Key Takeaways:
- Pi Network and Worldcoin each verified roughly 18 million humans
- Pi uses social trust graphs; Worldcoin uses iris biometrics
- Both compete to become the identity layer for an AI-driven internet
Key Takeaways:

Pi Network and Worldcoin have each verified roughly 18 million humans using fundamentally different methods, competing to become the identity layer of an internet increasingly dominated by AI.
"Two projects have verified roughly 18 million humans each, by completely different methods, for the same prize: becoming the identity layer of an internet overrun by AI," according to a July 8 analysis from crypto.news.
Pi Network relies on a social trust graph where users vouch for one another within a mobile mining network that has amassed tens of millions of active participants on its own Pi Blockchain. Worldcoin, co-founded by OpenAI's Sam Altman, uses iris-scanning Orbs to generate unique biometric identifiers on Ethereum via Optimism, a method that has drawn privacy scrutiny from regulators in Kenya, Germany, and South Korea. Both projects reached approximately 18 million verified humans through entirely divergent technical and philosophical approaches, with neither yet establishing a clear lead in the race for decentralized identity.
The race to establish proof-of-human identity carries billions of dollars in potential value as AI-generated content, bots, and synthetic identities flood the internet. The project that wins this layer could capture a foundational position in Web3 infrastructure, powering everything from universal basic income distribution to sybil-resistant governance. Neither project has achieved full mainnet maturity — Pi Network remains in its enclosed mainnet phase, while Worldcoin continues to expand its Orb deployment network globally.
Two Paths to Proof-of-Human
Pi Network's model treats identity as a social construct. Users build security circles of trusted contacts, creating a web of vouching relationships that the network uses to verify humanness without collecting biometric data.

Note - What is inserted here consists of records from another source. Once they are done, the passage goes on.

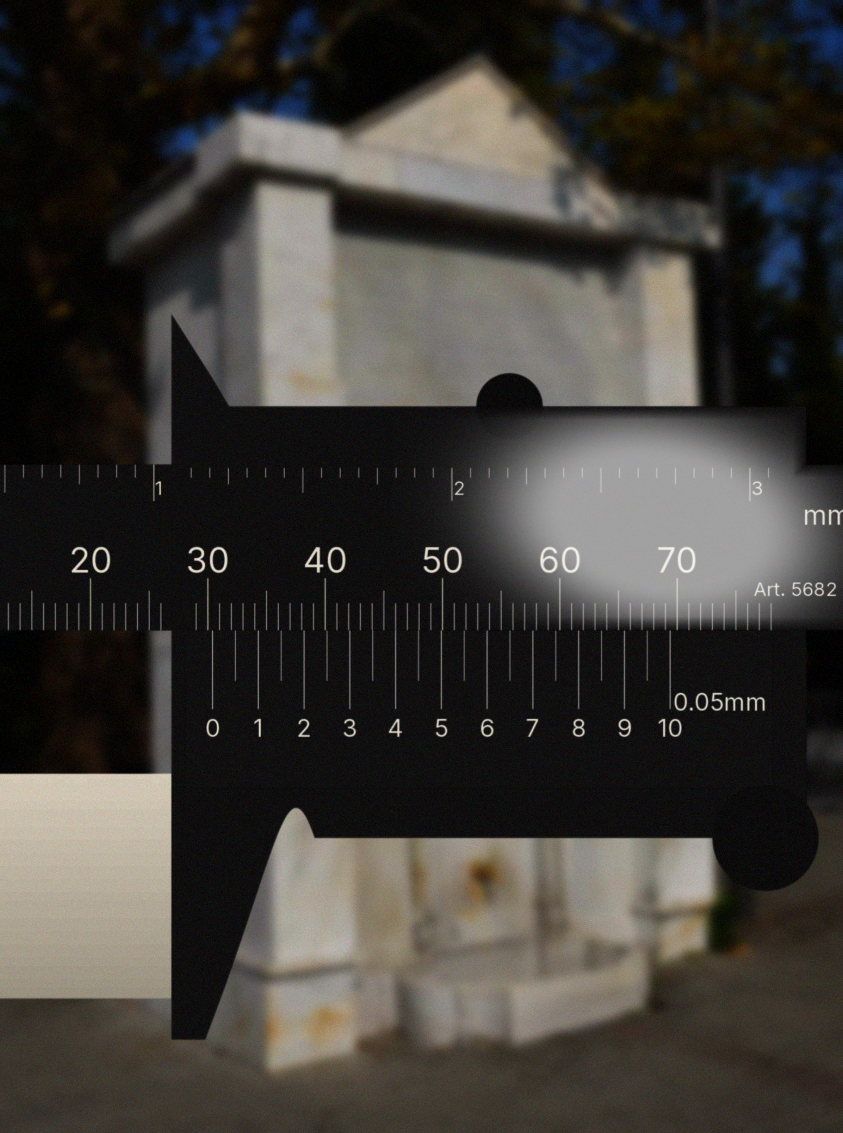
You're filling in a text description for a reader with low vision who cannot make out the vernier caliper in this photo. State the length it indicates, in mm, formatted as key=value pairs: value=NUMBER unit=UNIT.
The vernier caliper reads value=30.4 unit=mm
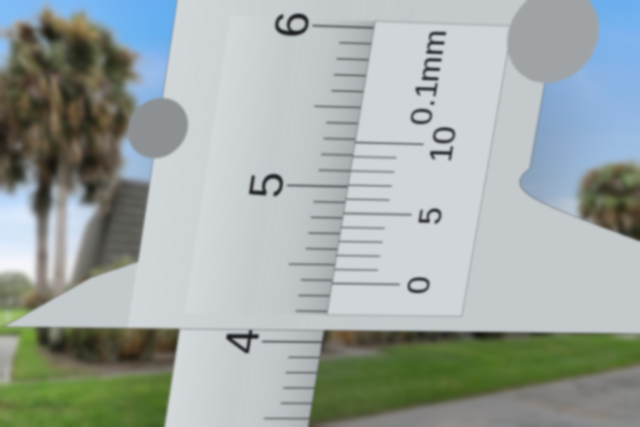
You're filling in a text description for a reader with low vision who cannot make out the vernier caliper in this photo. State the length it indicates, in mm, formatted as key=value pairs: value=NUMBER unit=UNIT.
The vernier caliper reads value=43.8 unit=mm
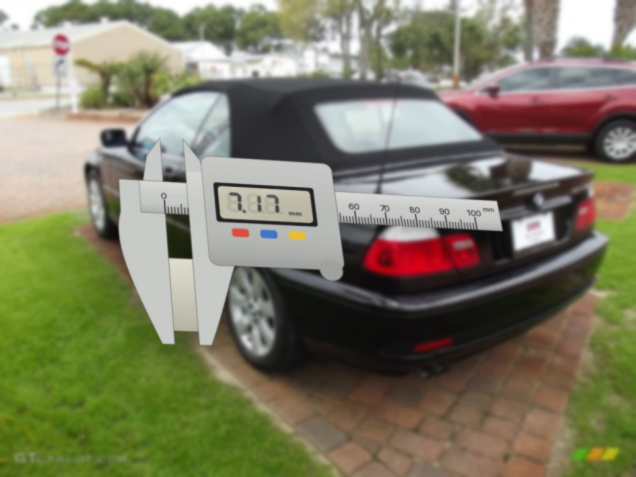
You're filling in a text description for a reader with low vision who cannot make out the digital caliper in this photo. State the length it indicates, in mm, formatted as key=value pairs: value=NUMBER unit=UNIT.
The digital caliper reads value=7.17 unit=mm
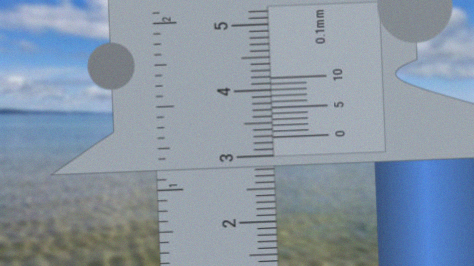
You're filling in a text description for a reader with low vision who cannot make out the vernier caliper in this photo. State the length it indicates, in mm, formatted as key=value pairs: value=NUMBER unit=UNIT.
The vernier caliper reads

The approach has allowed Pi to scale rapidly in developing markets where smartphone penetration is high but access to biometric hardware is limited. The project's token, PI, trades on limited exchanges as the network has not yet opened its mainnet to external connectivity.
Worldcoin's model treats identity as a biological fact. Its Orb devices scan irises to generate a cryptographic hash that cannot be reverse-engineered into the original image. The company says this provides higher assurance than social verification but has faced regulatory pushback in multiple jurisdictions over data collection practices. Worldcoin's WLD token trades actively on major exchanges including Binance and Coinbase, giving it a liquidity advantage over Pi Network.
The Prize at Stake
The winner of this race could become the default identity provider for an internet where distinguishing humans from AI agents becomes economically critical. Applications include airdrop qualification, decentralized voting, universal basic income distribution, and access to AI services. The market for decentralized identity solutions is projected to grow as AI-generated content makes existing CAPTCHA and KYC systems increasingly obsolete. Both projects face the same fundamental challenge: converting millions of verified users into an active, valuable network before a competitor or a centralized alternative captures the market.
This article is for informational purposes only and does not constitute investment advice.